### WORK TASK
From the line that contains "Enter-Ticketshop" to the final line below, both included, print each line exactly and skip the pictures.

### EXERCISE MATERIALS ###

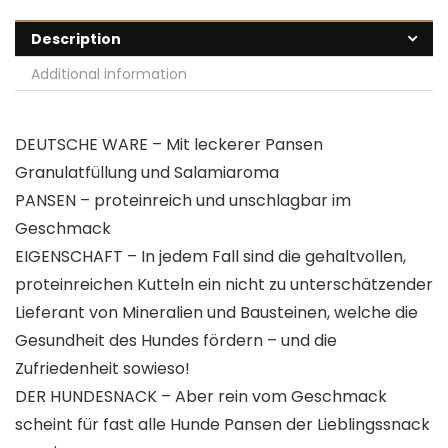
Description
Additional information
DEUTSCHE WARE – Mit leckerer Pansen
Granulatfüllung und Salamiaroma
PANSEN – proteinreich und unschlagbar im
Geschmack
EIGENSCHAFT – In jedem Fall sind die gehaltvollen,
proteinreichen Kutteln ein nicht zu unterschätzender
Lieferant von Mineralien und Bausteinen, welche die
Gesundheit des Hundes fördern – und die
Zufriedenheit sowieso!
DER HUNDESNACK – Aber rein vom Geschmack
scheint für fast alle Hunde Pansen der Lieblingssnack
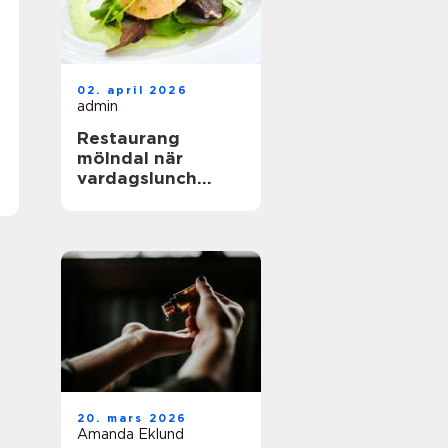
02. april 2026
admin
Restaurang
mölndal när
vardagslunch
möter
genomtänkt
matlagning
20. mars 2026
Amanda Eklund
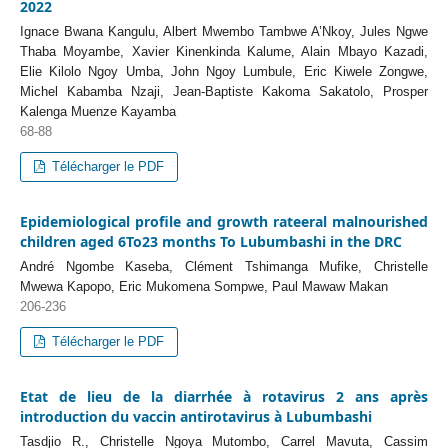
2022
Ignace Bwana Kangulu, Albert Mwembo Tambwe A’Nkoy, Jules Ngwe
Thaba Moyambe, Xavier Kinenkinda Kalume, Alain Mbayo Kazadi,
Elie Kilolo Ngoy Umba, John Ngoy Lumbule, Eric Kiwele Zongwe,
Michel Kabamba Nzaji, Jean-Baptiste Kakoma Sakatolo, Prosper
Kalenga Muenze Kayamba
68-88
Télécharger le PDF
Epidemiological profile and growth rateeral malnourished
children aged 6To23 months To Lubumbashi in the DRC
André Ngombe Kaseba, Clément Tshimanga Mufike, Christelle
Mwewa Kapopo, Eric Mukomena Sompwe, Paul Mawaw Makan
206-236
Télécharger le PDF
Etat de lieu de la diarrhée à rotavirus 2 ans après
introduction du vaccin antirotavirus à Lubumbashi
Tasdjio R., Christelle Ngoya Mutombo, Carrel Mavuta, Cassim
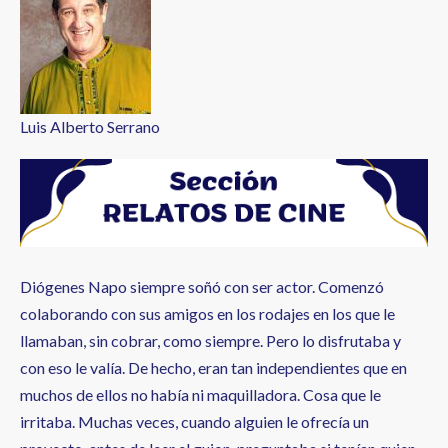
a
la
navegación
Luis Alberto Serrano
Diógenes Napo siempre soñó con ser actor. Comenzó
colaborando con sus amigos en los rodajes en los que le
llamaban, sin cobrar, como siempre. Pero lo disfrutaba y
con eso le valía. De hecho, eran tan independientes que en
muchos de ellos no había ni maquilladora. Cosa que le
irritaba. Muchas veces, cuando alguien le ofrecía un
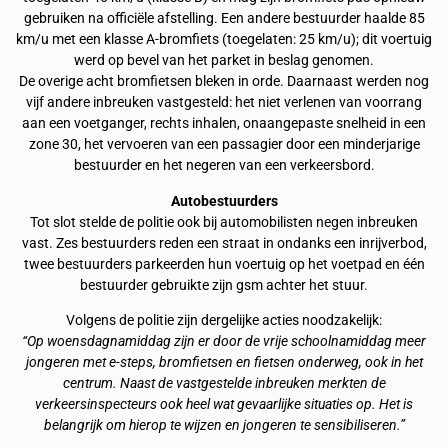
gebruiken na officiële afstelling. Een andere bestuurder haalde 85
km/u met een klasse A-bromfiets (toegelaten: 25 km/u); dit voertuig
werd op bevel van het parket in beslag genomen.
De overige acht bromfietsen bleken in orde. Daarnaast werden nog
vijf andere inbreuken vastgesteld: het niet verlenen van voorrang
aan een voetganger, rechts inhalen, onaangepaste snelheid in een
zone 30, het vervoeren van een passagier door een minderjarige
bestuurder en het negeren van een verkeersbord.
Autobestuurders
Tot slot stelde de politie ook bij automobilisten negen inbreuken
vast. Zes bestuurders reden een straat in ondanks een inrijverbod,
twee bestuurders parkeerden hun voertuig op het voetpad en één
bestuurder gebruikte zijn gsm achter het stuur.
Volgens de politie zijn dergelijke acties noodzakelijk:
“Op woensdagnamiddag zijn er door de vrije schoolnamiddag meer
jongeren met e-steps, bromfietsen en fietsen onderweg, ook in het
centrum. Naast de vastgestelde inbreuken merkten de
verkeersinspecteurs ook heel wat gevaarlijke situaties op. Het is
belangrijk om hierop te wijzen en jongeren te sensibiliseren.”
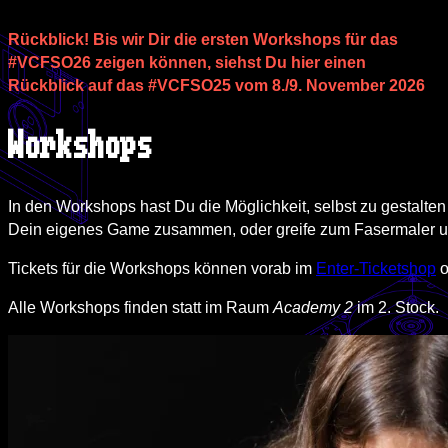
Rückblick! Bis wir Dir die ersten Workshops für das
#VCFSO26 zeigen können, siehst Du hier einen
Rückblick auf das #VCFSO25 vom 8./9. November 2026
Workshops
In den Workshops hast Du die Möglichkeit, selbst zu gestalte
Dein eigenes Game zusammen, oder greife zum Fasermaler und
Tickets für die Workshops können vorab im
Enter-Ticketshop
o
Alle Workshops finden statt im Raum
Academy 2
im 2. Stock.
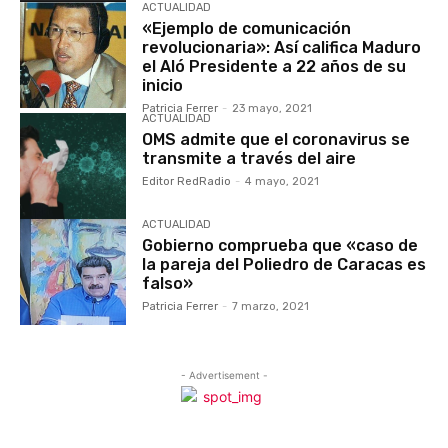
ACTUALIDAD
«Ejemplo de comunicación
revolucionaria»: Así califica Maduro
el Aló Presidente a 22 años de su
inicio
Patricia Ferrer
-
23 mayo, 2021
ACTUALIDAD
OMS admite que el coronavirus se
transmite a través del aire
Editor RedRadio
-
4 mayo, 2021
ACTUALIDAD
Gobierno comprueba que «caso de
la pareja del Poliedro de Caracas es
falso»
Patricia Ferrer
-
7 marzo, 2021
- Advertisement -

###

### REPLY TO THE TASK
Enter-Ticketshop
o
Alle Workshops finden statt im Raum
Academy 2
im 2. Stock.
ACTUALIDAD
«Ejemplo de comunicación
revolucionaria»: Así califica Maduro
el Aló Presidente a 22 años de su
inicio
Patricia Ferrer
-
23 mayo, 2021
ACTUALIDAD
OMS admite que el coronavirus se
transmite a través del aire
Editor RedRadio
-
4 mayo, 2021
ACTUALIDAD
Gobierno comprueba que «caso de
la pareja del Poliedro de Caracas es
falso»
Patricia Ferrer
-
7 marzo, 2021
- Advertisement -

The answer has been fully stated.